=== EXTRACTED TEXT ===

11.3 The Pearson Correlation Coefficient
Suppose we have \(n\) observations on two variables, called X and Y. The Pearson correlation coefficient assesses how well the relationship between X and Y can be described using a linear function.
- The Pearson correlation is dimension-free.
- It falls between -1 and +1, with the extremes corresponding to situations where all the points in a scatterplot fall exactly on a straight line with negative and positive slopes, respectively.
- A Pearson correlation of zero corresponds to the situation where there is no linear association.
- Unlike the estimated slope in a regression line, the sample correlation coefficient is symmetric in X and Y, so it does not depend on labeling one of them (Y) the response variable, and one of them (X) the predictor.
Suppose we have \(n\) observations on two variables, called \(X\) and \(Y\), where \(\bar{X}\) is the sample mean of \(X\) and \(s_x\) is the standard deviation of \(X\). The Pearson correlation coefficient \(r_{XY}\) is:
\[ r_{XY} = \frac{1}{n-1} \sum\limits_{i=1}^n (\frac{x_i - \bar{x}}{s_x}) (\frac{y_i - \bar{y}}{s_y}) \]
11.4 Studying Correlation through 6 Examples
The correx1
data file contains six different sets of (x,y) points, identified by the set
variable.
Parsed with column specification:
cols(
set = col_character(),
x = col_double(),
y = col_double()
)
set x y
Length:277 Min. : 5.897 Min. : 7.308
Class :character 1st Qu.:29.487 1st Qu.:30.385
Mode :character Median :46.154 Median :46.923
Mean :46.529 Mean :49.061
3rd Qu.:63.333 3rd Qu.:68.077
Max. :98.205 Max. :95.385
11.4.1 Data Set Alex
Let’s start by working with the Alex data set.
ggplot(filter(correx1, set == "Alex"), aes(x = x, y = y)) +
geom_point() +
labs(title = "correx1: Data Set Alex")
ggplot(filter(correx1, set == "Alex"), aes(x = x, y = y)) +
geom_point() +
geom_smooth(col = "blue") +
labs(title = "correx1: Alex, with loess smooth")

===

Reproduce word for word the passage of the Pearson correlation text above, from "11.3 The Pearson" up to and including "(X) the predictor.".

=== INPUT DATA ===

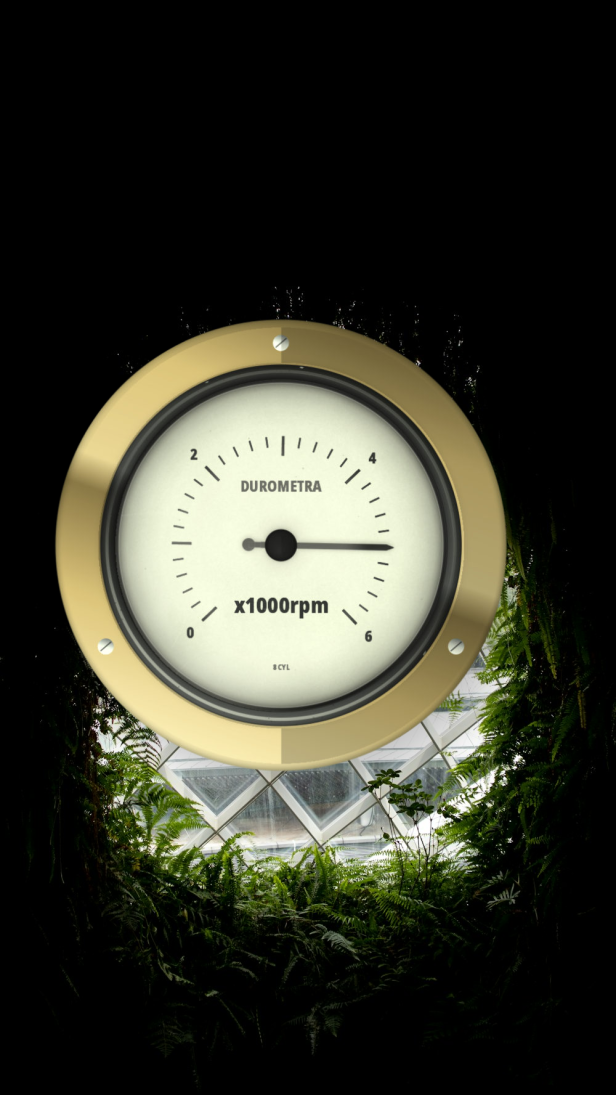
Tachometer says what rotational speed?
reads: 5000 rpm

===

FINISHED TASK:
11.3 The Pearson Correlation Coefficient
Suppose we have \(n\) observations on two variables, called X and Y. The Pearson correlation coefficient assesses how well the relationship between X and Y can be described using a linear function.
- The Pearson correlation is dimension-free.
- It falls between -1 and +1, with the extremes corresponding to situations where all the points in a scatterplot fall exactly on a straight line with negative and positive slopes, respectively.
- A Pearson correlation of zero corresponds to the situation where there is no linear association.
- Unlike the estimated slope in a regression line, the sample correlation coefficient is symmetric in X and Y, so it does not depend on labeling one of them (Y) the response variable, and one of them (X) the predictor.